Les cordillères occidentale et orientale (Août à Octobre 2012)

DE RETOUR EN BOLIVIE : CHANGEMENT DE DECOR

Au revoir le Chili et retour en Bolivie par la frontière de Tambo Quemado, à 4600 m. Sur la route, le voyant des freins s’allume, nous perdons du liquide à l’arrière. Après quelques kilomètres effectués sans freins ou presque, s’arrêtons à côté d’un camion bolivien immobilisé depuis 4 jours à cause d'une panne. Le chauffeur, à qui nous parlons de notre petit souci, nous règle le problème en 15 minutes, avec une pointe et 50 cm de fil de couture. Petits, on rêvait devant les épisodes de Mac Gyver mais ça existe aussi en vrai !

Un peu plus loin, nous nous arrêtons auprès d’un couple de boliviens, intrigués par des sacs de couleur posés au sol. Ils sont en fait en train de passer leur récolte de quinoa dans un moulin fait maison, afin de retirer les coques des graines et les résidus de tiges pour n’obtenir que les grains propres à la consommation. Le quinoa ressemble à une céréale, il est cultivé depuis des millénaires en Amérique du Sud et il est devenu à la mode en Europe pour ses qualités nutritionnelles.

Nous arrivons finalement à Oruro, ville minière, aussi très célèbre pour son gigantesque carnaval qui se déroule en février de chaque année. Nous sommes à deux jours de la fête nationale de la Bolivie qui célèbre l’indépendance du pays, et à défaut de Carnaval, nous assistons dans la rue aux répétitions des défilés des militaires, des écoles et de quelques communautés locales.

Nous solutionnons notre problème de frein pour 6 €, après 1h30 de main d’œuvre chez un spécialiste.

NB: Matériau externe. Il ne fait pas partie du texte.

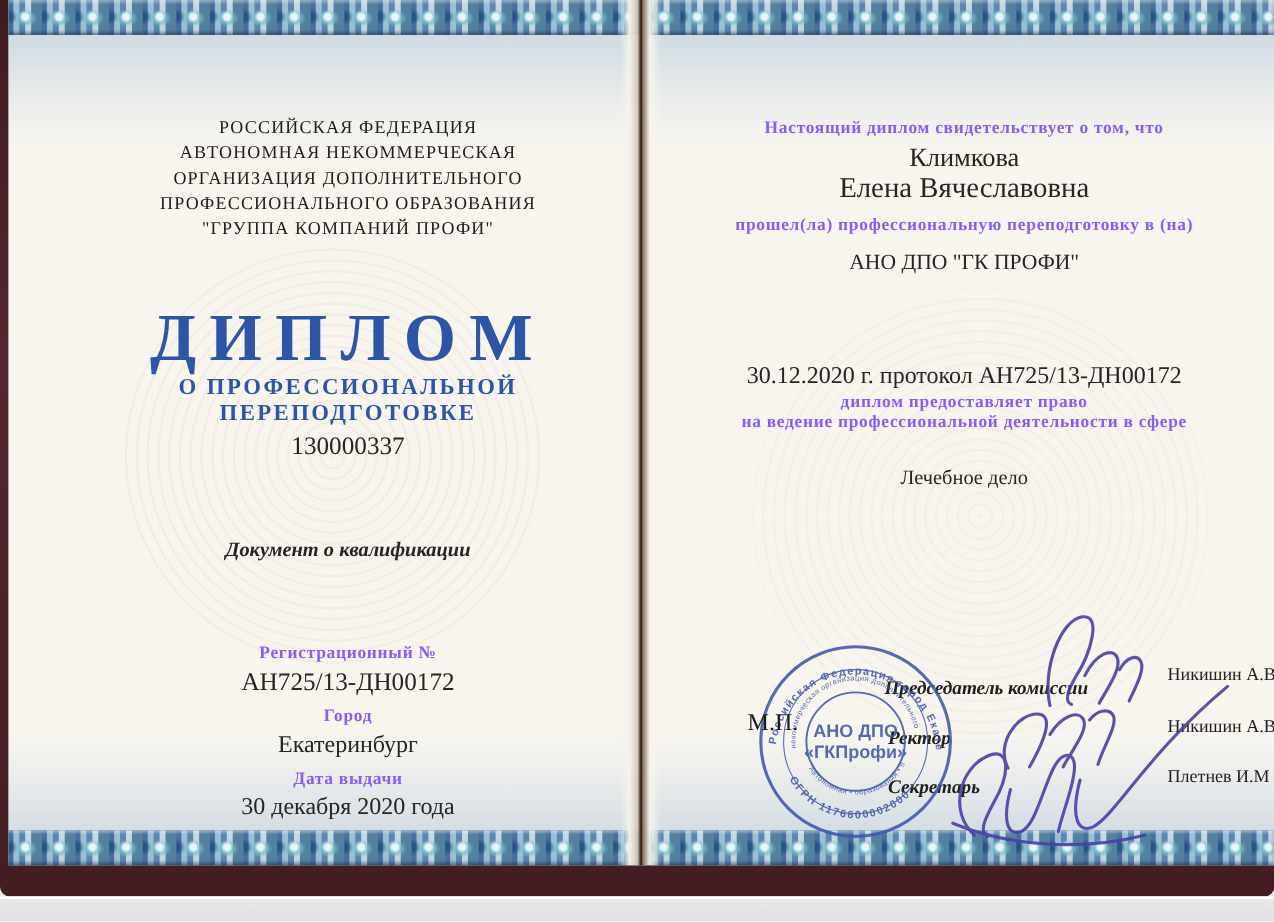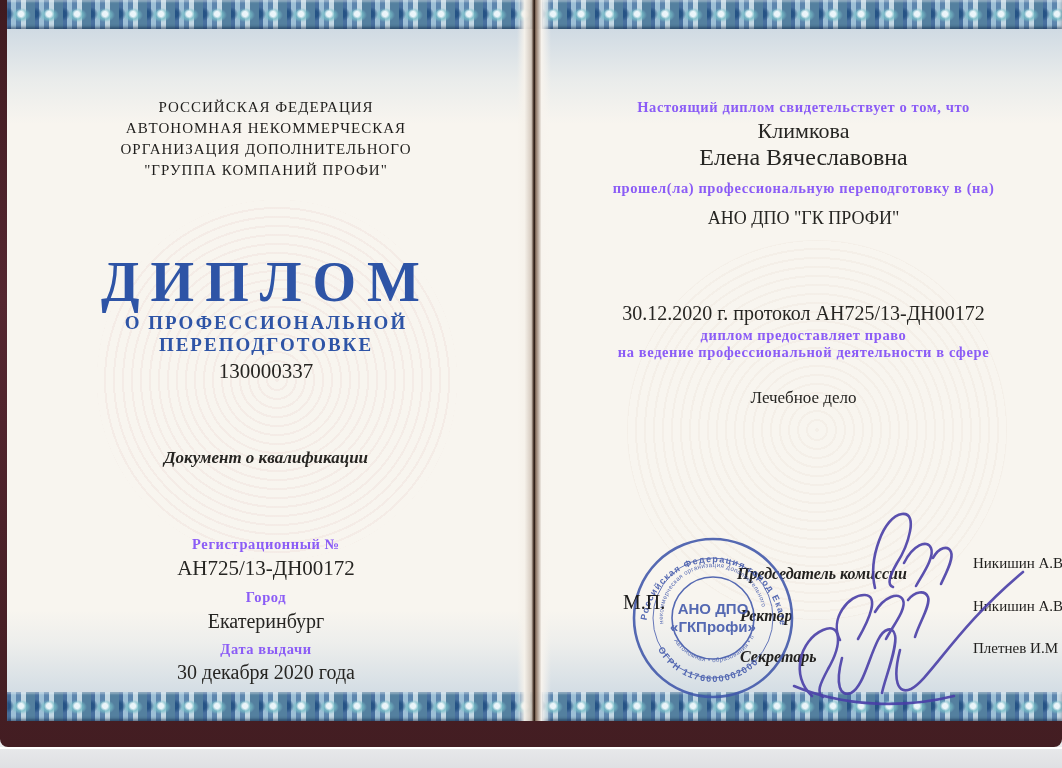--- a/index.html
+++ b/index.html
@@ -39,7 +39,7 @@
           rgba(248,244,238,.96) 72%, rgba(248,244,238,0) 100%);}
   
   .pagecol{position:absolute;top:0;height:721px;text-align:center;z-index:10;}
-  #left-col{left:7px;width:518px;}
+  #left-col{left:7px;width:518px;padding-left:48px;}
   #right-col{left:545px;width:517px;}
   .abs{position:absolute;left:0;width:100%;}
   .small-bold{font-weight:bold;font-size:14.5px;letter-spacing:.6px;color:#8b5cf6;}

DE ORURO A POTOSI : REPOS ET VIE LOCALE

Nous quittons Oruro, ville sans grand intérêt à notre goût, pour aller vers Potosi. Sur la route, nous admirons les murs de pierres qui tiennent sans aucun ciment ou terre. Il y en a des milliers de km en Bolivie, dont les pierres ont été posées une à une par les indiens.

Nous sommes montés un peu rapidement depuis Arica et l’altitude se fait sentir. S’arrêtons 2 jours au bord d’un lac au niveau de Tacagua pour se reposer un peu et s’acclimater. A côté de nous, de nombreux locaux descendent au bord du lac pour laver leur véhicule.

En repartant, nous nous arrêtons pour assister à un jeu populaire : la course de « burros ». Sur la ligne de départs, 6 ânes, montés par des gamins de 10 ans, s’élancent pour quelques centaines de mètres. L’expression « tête de mule » se comprend bien ici, quand on voit les ânes aller dans des directions opposées, sans obéir à leur maître ! La récompense pour le gagnant est de 10 €.